**Assigned task**
Working from the records beneath this line, reproduce each one exactly.

--- Raw data Enclosed Below ---

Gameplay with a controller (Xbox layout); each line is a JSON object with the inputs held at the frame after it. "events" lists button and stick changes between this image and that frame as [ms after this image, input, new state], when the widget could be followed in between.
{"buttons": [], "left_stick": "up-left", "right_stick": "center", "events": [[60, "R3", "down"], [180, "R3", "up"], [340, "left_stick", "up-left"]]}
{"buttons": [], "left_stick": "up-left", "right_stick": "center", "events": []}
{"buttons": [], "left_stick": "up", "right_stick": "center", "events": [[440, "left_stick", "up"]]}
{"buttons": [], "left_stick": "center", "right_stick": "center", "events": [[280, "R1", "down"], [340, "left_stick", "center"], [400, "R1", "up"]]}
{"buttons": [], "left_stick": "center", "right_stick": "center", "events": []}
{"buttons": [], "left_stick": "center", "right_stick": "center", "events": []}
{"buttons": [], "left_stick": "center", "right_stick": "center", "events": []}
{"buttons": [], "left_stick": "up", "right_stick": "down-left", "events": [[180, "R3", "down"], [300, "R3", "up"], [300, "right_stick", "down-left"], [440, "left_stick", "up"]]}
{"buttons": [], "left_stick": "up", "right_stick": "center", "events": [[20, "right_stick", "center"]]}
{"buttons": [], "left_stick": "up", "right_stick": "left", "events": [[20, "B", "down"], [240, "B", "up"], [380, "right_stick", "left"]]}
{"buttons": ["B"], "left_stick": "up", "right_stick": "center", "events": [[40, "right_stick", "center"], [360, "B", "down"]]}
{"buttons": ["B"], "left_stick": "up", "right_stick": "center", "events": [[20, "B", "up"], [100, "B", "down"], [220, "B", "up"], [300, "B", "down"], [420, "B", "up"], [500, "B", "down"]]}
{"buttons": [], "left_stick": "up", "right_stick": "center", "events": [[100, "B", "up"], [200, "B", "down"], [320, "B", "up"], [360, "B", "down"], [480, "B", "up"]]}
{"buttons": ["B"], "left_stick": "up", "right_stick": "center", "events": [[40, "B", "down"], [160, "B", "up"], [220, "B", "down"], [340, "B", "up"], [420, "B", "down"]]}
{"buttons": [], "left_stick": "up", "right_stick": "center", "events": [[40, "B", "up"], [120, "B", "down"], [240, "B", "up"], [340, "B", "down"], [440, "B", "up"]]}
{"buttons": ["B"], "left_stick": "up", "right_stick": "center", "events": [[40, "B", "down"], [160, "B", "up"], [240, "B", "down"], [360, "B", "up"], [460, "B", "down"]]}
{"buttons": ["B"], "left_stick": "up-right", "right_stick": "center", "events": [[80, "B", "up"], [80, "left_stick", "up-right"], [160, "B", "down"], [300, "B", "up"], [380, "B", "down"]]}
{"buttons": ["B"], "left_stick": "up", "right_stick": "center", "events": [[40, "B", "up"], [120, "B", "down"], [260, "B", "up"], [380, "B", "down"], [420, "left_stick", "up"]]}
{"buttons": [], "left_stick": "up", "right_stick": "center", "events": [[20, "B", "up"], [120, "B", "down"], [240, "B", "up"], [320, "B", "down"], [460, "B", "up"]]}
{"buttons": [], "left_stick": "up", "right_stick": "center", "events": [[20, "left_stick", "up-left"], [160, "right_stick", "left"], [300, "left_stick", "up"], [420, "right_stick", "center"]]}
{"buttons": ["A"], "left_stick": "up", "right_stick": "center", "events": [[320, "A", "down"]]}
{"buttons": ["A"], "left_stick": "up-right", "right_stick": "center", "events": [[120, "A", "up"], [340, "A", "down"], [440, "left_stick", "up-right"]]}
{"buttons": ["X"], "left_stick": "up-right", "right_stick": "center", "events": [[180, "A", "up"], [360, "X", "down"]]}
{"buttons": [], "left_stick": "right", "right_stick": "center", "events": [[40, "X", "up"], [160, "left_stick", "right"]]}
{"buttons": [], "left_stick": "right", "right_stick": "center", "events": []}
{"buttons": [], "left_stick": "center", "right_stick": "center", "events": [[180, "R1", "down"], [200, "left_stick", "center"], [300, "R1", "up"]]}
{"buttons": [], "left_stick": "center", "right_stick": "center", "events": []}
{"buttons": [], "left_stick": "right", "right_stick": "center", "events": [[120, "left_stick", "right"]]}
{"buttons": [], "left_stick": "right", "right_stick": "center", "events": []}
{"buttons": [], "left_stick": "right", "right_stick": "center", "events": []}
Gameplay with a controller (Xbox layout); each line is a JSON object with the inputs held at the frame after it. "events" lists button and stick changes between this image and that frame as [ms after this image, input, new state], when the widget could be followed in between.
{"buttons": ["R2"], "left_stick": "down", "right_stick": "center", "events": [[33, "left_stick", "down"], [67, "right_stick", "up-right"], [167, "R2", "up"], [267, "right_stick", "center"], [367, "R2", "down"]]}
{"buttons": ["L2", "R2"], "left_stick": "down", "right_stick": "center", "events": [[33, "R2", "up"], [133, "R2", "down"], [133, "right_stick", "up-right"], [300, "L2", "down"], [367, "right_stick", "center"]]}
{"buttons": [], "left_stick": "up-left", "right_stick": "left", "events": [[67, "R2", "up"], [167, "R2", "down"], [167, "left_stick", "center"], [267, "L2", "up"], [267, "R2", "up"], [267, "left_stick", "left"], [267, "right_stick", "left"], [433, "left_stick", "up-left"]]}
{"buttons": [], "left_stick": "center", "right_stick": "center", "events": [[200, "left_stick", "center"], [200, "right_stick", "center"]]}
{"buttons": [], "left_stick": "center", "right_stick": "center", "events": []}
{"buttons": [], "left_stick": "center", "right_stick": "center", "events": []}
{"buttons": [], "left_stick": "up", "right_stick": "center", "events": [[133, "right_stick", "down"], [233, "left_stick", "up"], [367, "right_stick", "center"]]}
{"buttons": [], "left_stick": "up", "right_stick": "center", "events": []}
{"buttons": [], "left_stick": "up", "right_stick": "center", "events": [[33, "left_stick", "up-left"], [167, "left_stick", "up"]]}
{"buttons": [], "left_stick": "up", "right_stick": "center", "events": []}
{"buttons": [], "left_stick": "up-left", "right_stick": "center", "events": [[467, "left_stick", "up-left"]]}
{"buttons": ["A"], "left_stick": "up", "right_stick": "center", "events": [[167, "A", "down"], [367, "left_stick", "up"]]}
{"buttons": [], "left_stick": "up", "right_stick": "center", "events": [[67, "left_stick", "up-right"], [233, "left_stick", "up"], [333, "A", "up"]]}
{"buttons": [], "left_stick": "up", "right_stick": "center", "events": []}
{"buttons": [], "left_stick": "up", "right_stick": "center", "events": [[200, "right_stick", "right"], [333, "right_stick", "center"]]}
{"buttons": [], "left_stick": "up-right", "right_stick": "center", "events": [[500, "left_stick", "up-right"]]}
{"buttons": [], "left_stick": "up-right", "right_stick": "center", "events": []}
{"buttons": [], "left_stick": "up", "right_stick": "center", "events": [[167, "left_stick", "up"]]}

--- End of Enclosed Raw data ---

**Answer to the exercise**
Gameplay with a controller (Xbox layout); each line is a JSON object with the inputs held at the frame after it. "events" lists button and stick changes between this image and that frame as [ms after this image, input, new state], when the widget could be followed in between.
{"buttons": [], "left_stick": "up-left", "right_stick": "center", "events": [[60, "R3", "down"], [180, "R3", "up"], [340, "left_stick", "up-left"]]}
{"buttons": [], "left_stick": "up-left", "right_stick": "center", "events": []}
{"buttons": [], "left_stick": "up", "right_stick": "center", "events": [[440, "left_stick", "up"]]}
{"buttons": [], "left_stick": "center", "right_stick": "center", "events": [[280, "R1", "down"], [340, "left_stick", "center"], [400, "R1", "up"]]}
{"buttons": [], "left_stick": "center", "right_stick": "center", "events": []}
{"buttons": [], "left_stick": "center", "right_stick": "center", "events": []}
{"buttons": [], "left_stick": "center", "right_stick": "center", "events": []}
{"buttons": [], "left_stick": "up", "right_stick": "down-left", "events": [[180, "R3", "down"], [300, "R3", "up"], [300, "right_stick", "down-left"], [440, "left_stick", "up"]]}
{"buttons": [], "left_stick": "up", "right_stick": "center", "events": [[20, "right_stick", "center"]]}
{"buttons": [], "left_stick": "up", "right_stick": "left", "events": [[20, "B", "down"], [240, "B", "up"], [380, "right_stick", "left"]]}
{"buttons": ["B"], "left_stick": "up", "right_stick": "center", "events": [[40, "right_stick", "center"], [360, "B", "down"]]}
{"buttons": ["B"], "left_stick": "up", "right_stick": "center", "events": [[20, "B", "up"], [100, "B", "down"], [220, "B", "up"], [300, "B", "down"], [420, "B", "up"], [500, "B", "down"]]}
{"buttons": [], "left_stick": "up", "right_stick": "center", "events": [[100, "B", "up"], [200, "B", "down"], [320, "B", "up"], [360, "B", "down"], [480, "B", "up"]]}
{"buttons": ["B"], "left_stick": "up", "right_stick": "center", "events": [[40, "B", "down"], [160, "B", "up"], [220, "B", "down"], [340, "B", "up"], [420, "B", "down"]]}
{"buttons": [], "left_stick": "up", "right_stick": "center", "events": [[40, "B", "up"], [120, "B", "down"], [240, "B", "up"], [340, "B", "down"], [440, "B", "up"]]}
{"buttons": ["B"], "left_stick": "up", "right_stick": "center", "events": [[40, "B", "down"], [160, "B", "up"], [240, "B", "down"], [360, "B", "up"], [460, "B", "down"]]}
{"buttons": ["B"], "left_stick": "up-right", "right_stick": "center", "events": [[80, "B", "up"], [80, "left_stick", "up-right"], [160, "B", "down"], [300, "B", "up"], [380, "B", "down"]]}
{"buttons": ["B"], "left_stick": "up", "right_stick": "center", "events": [[40, "B", "up"], [120, "B", "down"], [260, "B", "up"], [380, "B", "down"], [420, "left_stick", "up"]]}
{"buttons": [], "left_stick": "up", "right_stick": "center", "events": [[20, "B", "up"], [120, "B", "down"], [240, "B", "up"], [320, "B", "down"], [460, "B", "up"]]}
{"buttons": [], "left_stick": "up", "right_stick": "center", "events": [[20, "left_stick", "up-left"], [160, "right_stick", "left"], [300, "left_stick", "up"], [420, "right_stick", "center"]]}
{"buttons": ["A"], "left_stick": "up", "right_stick": "center", "events": [[320, "A", "down"]]}
{"buttons": ["A"], "left_stick": "up-right", "right_stick": "center", "events": [[120, "A", "up"], [340, "A", "down"], [440, "left_stick", "up-right"]]}
{"buttons": ["X"], "left_stick": "up-right", "right_stick": "center", "events": [[180, "A", "up"], [360, "X", "down"]]}
{"buttons": [], "left_stick": "right", "right_stick": "center", "events": [[40, "X", "up"], [160, "left_stick", "right"]]}
{"buttons": [], "left_stick": "right", "right_stick": "center", "events": []}
{"buttons": [], "left_stick": "center", "right_stick": "center", "events": [[180, "R1", "down"], [200, "left_stick", "center"], [300, "R1", "up"]]}
{"buttons": [], "left_stick": "center", "right_stick": "center", "events": []}
{"buttons": [], "left_stick": "right", "right_stick": "center", "events": [[120, "left_stick", "right"]]}
{"buttons": [], "left_stick": "right", "right_stick": "center", "events": []}
{"buttons": [], "left_stick": "right", "right_stick": "center", "events": []}
Gameplay with a controller (Xbox layout); each line is a JSON object with the inputs held at the frame after it. "events" lists button and stick changes between this image and that frame as [ms after this image, input, new state], when the widget could be followed in between.
{"buttons": ["R2"], "left_stick": "down", "right_stick": "center", "events": [[33, "left_stick", "down"], [67, "right_stick", "up-right"], [167, "R2", "up"], [267, "right_stick", "center"], [367, "R2", "down"]]}
{"buttons": ["L2", "R2"], "left_stick": "down", "right_stick": "center", "events": [[33, "R2", "up"], [133, "R2", "down"], [133, "right_stick", "up-right"], [300, "L2", "down"], [367, "right_stick", "center"]]}
{"buttons": [], "left_stick": "up-left", "right_stick": "left", "events": [[67, "R2", "up"], [167, "R2", "down"], [167, "left_stick", "center"], [267, "L2", "up"], [267, "R2", "up"], [267, "left_stick", "left"], [267, "right_stick", "left"], [433, "left_stick", "up-left"]]}
{"buttons": [], "left_stick": "center", "right_stick": "center", "events": [[200, "left_stick", "center"], [200, "right_stick", "center"]]}
{"buttons": [], "left_stick": "center", "right_stick": "center", "events": []}
{"buttons": [], "left_stick": "center", "right_stick": "center", "events": []}
{"buttons": [], "left_stick": "up", "right_stick": "center", "events": [[133, "right_stick", "down"], [233, "left_stick", "up"], [367, "right_stick", "center"]]}
{"buttons": [], "left_stick": "up", "right_stick": "center", "events": []}
{"buttons": [], "left_stick": "up", "right_stick": "center", "events": [[33, "left_stick", "up-left"], [167, "left_stick", "up"]]}
{"buttons": [], "left_stick": "up", "right_stick": "center", "events": []}
{"buttons": [], "left_stick": "up-left", "right_stick": "center", "events": [[467, "left_stick", "up-left"]]}
{"buttons": ["A"], "left_stick": "up", "right_stick": "center", "events": [[167, "A", "down"], [367, "left_stick", "up"]]}
{"buttons": [], "left_stick": "up", "right_stick": "center", "events": [[67, "left_stick", "up-right"], [233, "left_stick", "up"], [333, "A", "up"]]}
{"buttons": [], "left_stick": "up", "right_stick": "center", "events": []}
{"buttons": [], "left_stick": "up", "right_stick": "center", "events": [[200, "right_stick", "right"], [333, "right_stick", "center"]]}
{"buttons": [], "left_stick": "up-right", "right_stick": "center", "events": [[500, "left_stick", "up-right"]]}
{"buttons": [], "left_stick": "up-right", "right_stick": "center", "events": []}
{"buttons": [], "left_stick": "up", "right_stick": "center", "events": [[167, "left_stick", "up"]]}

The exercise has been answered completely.